About this task =>
Copy out the final stretch of the listing: the line that contains "input A, B;" and all lines after it, exactly as they appear.

=== Begin Enclosure ===

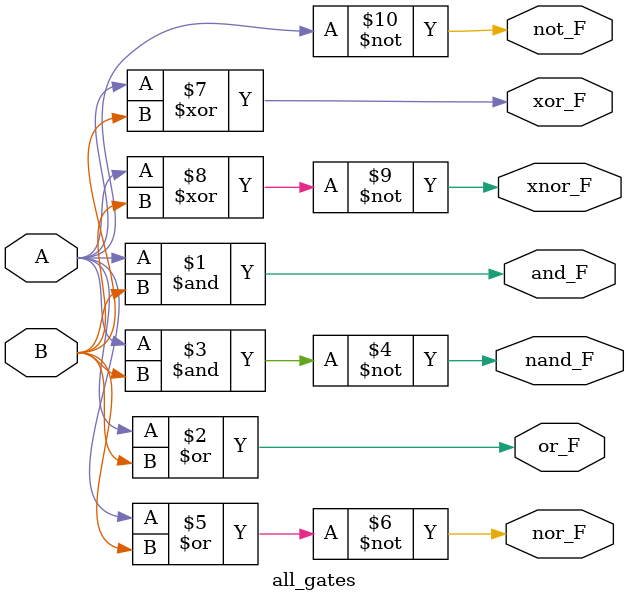
<source format=v>
module all_gates(A, B, not_F, and_F, or_F, nand_F, nor_F, xor_F, xnor_F);
	input A, B;
	output not_F, and_F, or_F, nand_F, nor_F, xor_F, xnor_F;
	
	not(not_F, A);
	and(and_F, A, B);
	or(or_F, A, B);
	nand(nand_F, A, B);
	nor(nor_F, A, B);
	xor(xor_F, A, B);
	xnor(xnor_F, A, B);
endmodule
</source>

=== End Enclosure ===

Solution for this exercise =>
	input A, B;
	output not_F, and_F, or_F, nand_F, nor_F, xor_F, xnor_F;
	
	not(not_F, A);
	and(and_F, A, B);
	or(or_F, A, B);
	nand(nand_F, A, B);
	nor(nor_F, A, B);
	xor(xor_F, A, B);
	xnor(xnor_F, A, B);
endmodule
</source>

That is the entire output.